In fact it was just a belated 70th birthday thrash - but as far as the American right is concerned, Margaret Thatcher was, is, and will for ever be Prime Minister. In Britain these days, only by savaging her successor, John Major, can she gain attention; in the United States, her very presence sets conservative hearts atremble. And so it was at Union Station here on Monday night.
Six hundred guests came to pay their devotions, paying $1,000 (pounds 600) a plate and $15,000 a table for the privilege of being in the same room as the co-slayer of the Evil Empire. The Philip Morris tobacco group, "proud sponsors of this event", reportedly produced another $1m, leaving the US-based Margaret Thatcher Foundation ahead by $2m or more.
But most of all they wanted to hear the Iron Lady, and through her to reach out to Ronald Reagan, her partner in doctrine and deeds, patron saint of the New Republican Revolution, but now largely confined by Alzheimer's disease to his home in California. "Reagan and Thatcher", gushed Barbara Walters, are "names linked together for ever, like Rogers and Astaire." There was even a statue of them under construction in Tirana, Albania, Ms Walters said, named simply "The Liberators".

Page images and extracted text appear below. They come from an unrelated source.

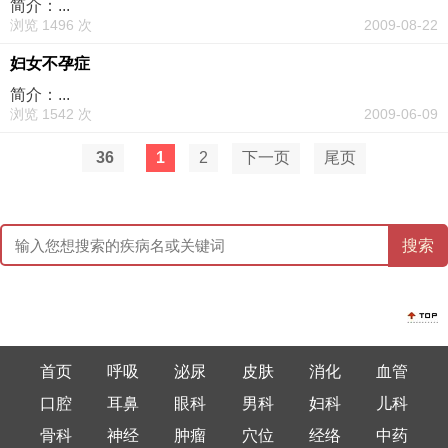
简介：...
浏览 1496 次
2009-08-22
妇女不孕症
简介：...
浏览 1542 次
2009-06-09
36
1
2
下一页
尾页
首页
呼吸
泌尿
皮肤
消化
血管
口腔
耳鼻
眼科
男科
妇科
儿科
骨科
神经
肿瘤
穴位
经络
中药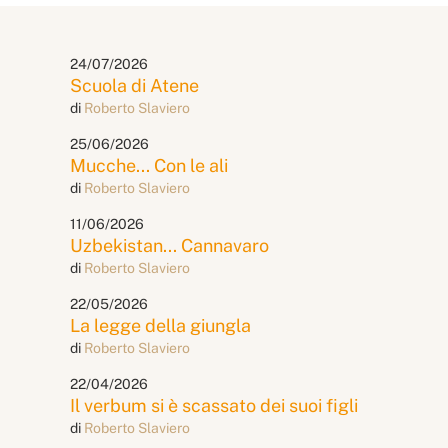
24/07/2026
Scuola di Atene
di
Roberto Slaviero
25/06/2026
Mucche... Con le ali
di
Roberto Slaviero
11/06/2026
Uzbekistan... Cannavaro
di
Roberto Slaviero
22/05/2026
La legge della giungla
di
Roberto Slaviero
22/04/2026
Il verbum si è scassato dei suoi figli
di
Roberto Slaviero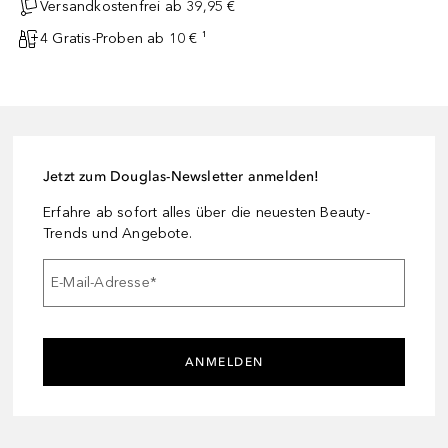
Versandkostenfrei ab 39,95 €
4 Gratis-Proben ab 10 € ¹
Jetzt zum Douglas-Newsletter anmelden!
Erfahre ab sofort alles über die neuesten Beauty-
Trends und Angebote.
E-Mail-Adresse
*
ANMELDEN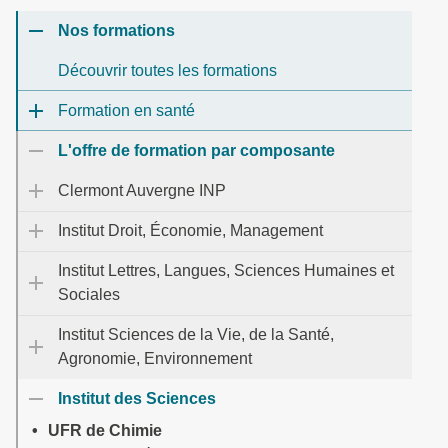
Nos formations
Découvrir toutes les formations
Formation en santé
L'offre de formation par composante
Clermont Auvergne INP
Institut Droit, Économie, Management
Institut Lettres, Langues, Sciences Humaines et
Sociales
Institut Sciences de la Vie, de la Santé,
Agronomie, Environnement
Institut des Sciences
UFR de Chimie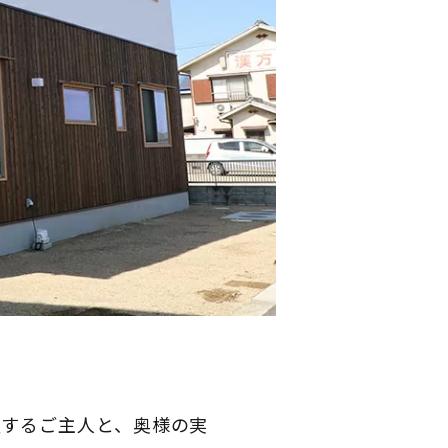
愛するご主人と、奥様の実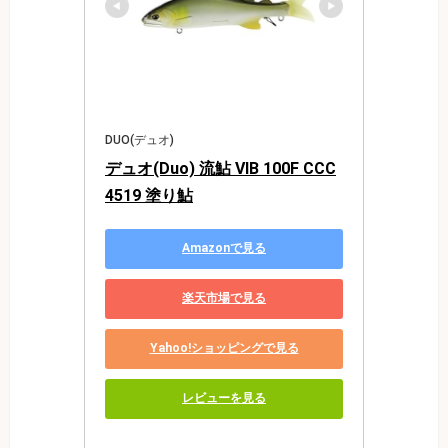
DUO(デュオ)
デュオ(Duo) 流鮎 VIB 100F CCC
4519 塗り鮎
Amazonで見る
楽天市場で見る
Yahoo!ショッピングで見る
レビューを見る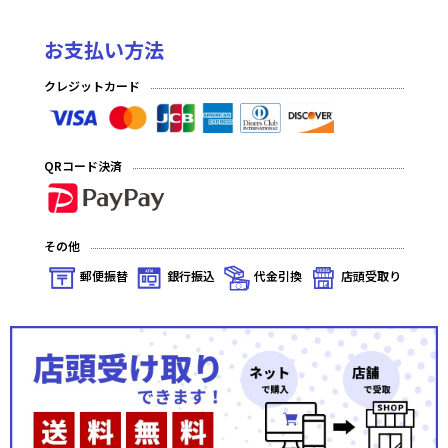
お支払い方法
クレジットカード
QRコード決済
その他
郵便振替
銀行振込
代金引換
店頭受取り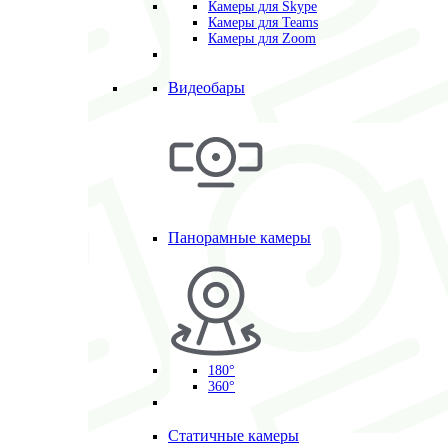
Камеры для Skype
Камеры для Teams
Камеры для Zoom
Видеобары
Панорамные камеры
180°
360°
Статичные камеры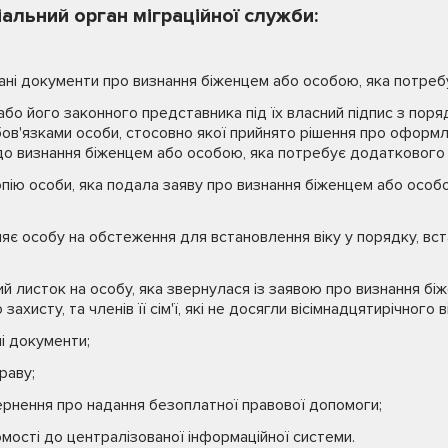
альний орган міграційної служби:
ані документи про визнання біженцем або особою, яка потреб
бо його законного представника під їх власний підпис з поря
бов'язками особи, стосовно якої прийнято рішення про оформ
о визнання біженцем або особою, яка потребує додаткового 
ію особи, яка подала заяву про визнання біженцем або особ
ляє особу на обстеження для встановлення віку у порядку, в
й листок на особу, яка звернулася із заявою про визнання бі
хисту, та членів її сім'ї, які не досягли вісімнадцятирічного ві
ні документи;
раву;
рнення про надання безоплатної правової допомоги;
омості до централізованої інформаційної системи.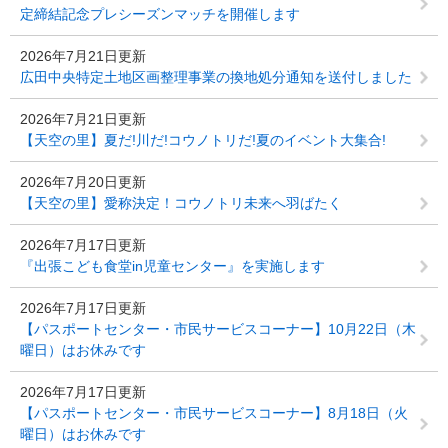
定締結記念プレシーズンマッチを開催します
2026年7月21日更新
広田中央特定土地区画整理事業の換地処分通知を送付しました
2026年7月21日更新
【天空の里】夏だ!川だ!コウノトリだ!夏のイベント大集合!
2026年7月20日更新
【天空の里】愛称決定！コウノトリ未来へ羽ばたく
2026年7月17日更新
『出張こども食堂in児童センター』を実施します
2026年7月17日更新
【パスポートセンター・市民サービスコーナー】10月22日（木
曜日）はお休みです
2026年7月17日更新
【パスポートセンター・市民サービスコーナー】8月18日（火
曜日）はお休みです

Nancy paid tribute from both the Reagans: "Dear Margaret, you have been so much to us in so many ways. You were and are America's finest friend. Ronnie and I will cherish your friendship always." As she ended her speech, the 40th president appeared to make a toast in images flashed on video screens on either side of the podium.
Baroness Thatcher replied in kind, describing Mr Reagan as "the second- most important man" and speaking of her pride at being the smaller half of the Reagan-Thatcher relationship. It was "his decision to call the Soviet Union by its proper name, the evil empire," that helped "bring that evil empire crashing down".
And so the evening ended, drenched in nostalgia, a cross between the Lord Mayor's banquet and Oscars night in Hollywood. There was a musical interlude too, a medley of hits from Tim Rice and Andrew Lloyd Webber, the bards of the Thatcher era. Naturally, they played Memory, but not Don't Cry For Me, Argentina. Even nostalgia has its limits.